The Woodruffs talked about how they wrote IN AN INSTANT, the difficulty for not just the TBI (traumatic brain injury) victim but also the care taker. The recover period is not just years but decades. Something our government does not consider as we all know from the stories about the VA Hospitals and Walter Reed recently. Their book is not just about the injury and his recovery but also flips back to different parts of their married life before — giving a background on the obvious relationship they have with each other. Of course, Bob did joke Lee was mad at him because he forgot her birthday and Mother’s Day (May 13th) — he does use the excuse “oops, I’ve got a brain injury and I forgot.” She smiled and gave him a little pat on the arm. They also talked about humor and how it helped during the recovery and the bad times for both of them — as victim and as caretaker. They quoted the statistic that 89% of the marriages with one spouse with a TBI end in divorce. Mostly because there is little support for the spouse caretaker. Another scary statistic was — it is believed that over 10% of the current military serving in Iraq have suffered a TBI because of the better armor and helmets it’s hard to tell physically. Lee was also thankful for the support she got from her friends including Melanie Blum (NBC Correspondent David Blum’s widow) and our local investigative reporter — Chris Heinbaugh — who was in the audience. Again, both Woodruffs stated their appreciation of the prayers and thoughts of the people, some they didn’t even know. On the other hand, Lee also talked about being pushed into the glare of celebrity, the bounty on getting a picture of Bob’s head with his “brains exploded.” (Didn’t go over well with this audience either.)

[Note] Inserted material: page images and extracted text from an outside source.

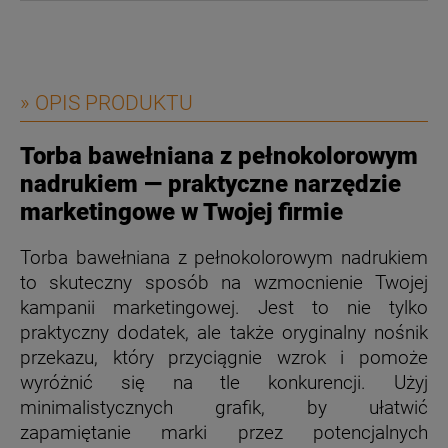
» OPIS PRODUKTU
Torba bawełniana z pełnokolorowym
nadrukiem — praktyczne narzędzie
marketingowe w Twojej firmie
Torba bawełniana z pełnokolorowym nadrukiem
to skuteczny sposób na wzmocnienie Twojej
kampanii marketingowej. Jest to nie tylko
praktyczny dodatek, ale także oryginalny nośnik
przekazu, który przyciągnie wzrok i pomoże
wyróżnić się na tle konkurencji. Użyj
minimalistycznych grafik, by ułatwić
zapamiętanie marki przez potencjalnych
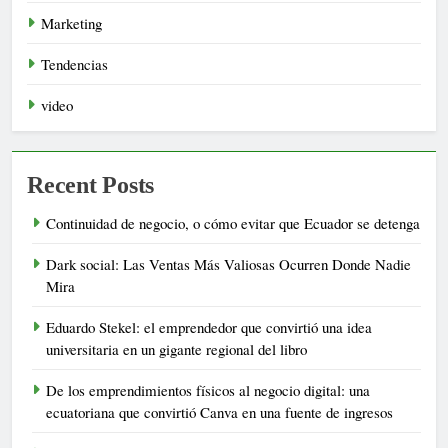
Marketing
Tendencias
video
Recent Posts
Continuidad de negocio, o cómo evitar que Ecuador se detenga
Dark social: Las Ventas Más Valiosas Ocurren Donde Nadie
Mira
Eduardo Stekel: el emprendedor que convirtió una idea
universitaria en un gigante regional del libro
De los emprendimientos físicos al negocio digital: una
ecuatoriana que convirtió Canva en una fuente de ingresos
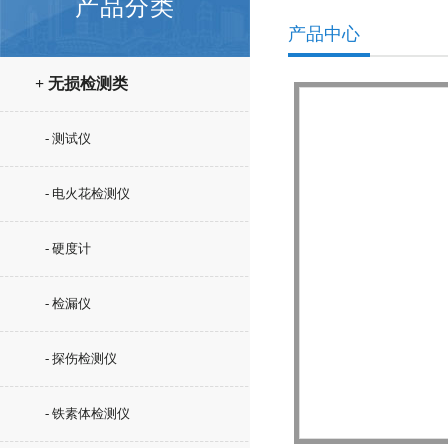
产品分类
产品中心
+ 无损检测类
- 测试仪
- 电火花检测仪
- 硬度计
- 检漏仪
- 探伤检测仪
- 铁素体检测仪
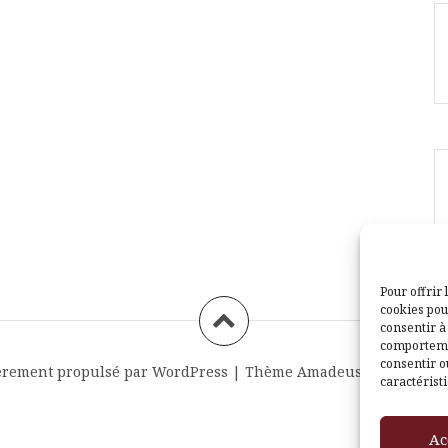
Pour offrir 
cookies pou
consentir à
comportemen
consentir o
èrement propulsé par WordPress
|
Thème
Amadeus
par Themei
caractéristi
Ac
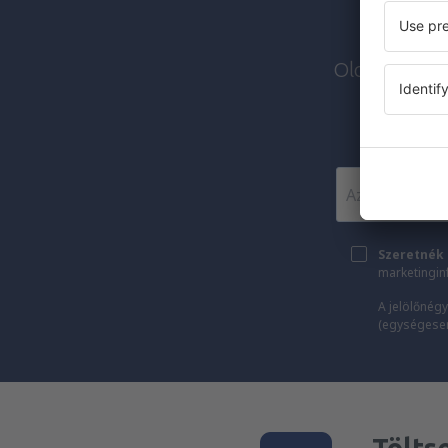
Olcsó járato
Szeretnék 
marketingin
A jelölőnégy
(egységesen)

The Q&A period showed a bit about the people at the signing — two men had suffered TBI: one in Iraq and one in Phoenix. Both expressed their thanks to Lee and Bob for writing a book about TBI. Several doctors, physical therapists and nurses were also in the audience, asking questions about where he recovered, what types of therapies he’s still undergoing and agreed with the proposal of letting state-of-the-art private facilities handle the after care of the injured instead of leaving it with the VA who is unequipped and not trained to handle it. There was general disbelief (and angry murmurings) in the audience about the lack of interest and support military personnel receive following their discharge. The Woodruffs have also started a foundation to provide support to TBI soldiers and their families to “bridge the gap,” helping them to return to “normal” lives. Their long term goal is to provide templates to communities to adopt injured solders and their families to help them adjust. It was an excellent plan and something every community could adopt easily. It runs from providing free physical therapies to making a dinner for the caretaker, to caretaker training for support.
Then we waited for our books to be signed. Both the Woodruffs were extremely gracious and personable with the readers — listening patiently, posing for photos and generally making people feel at ease.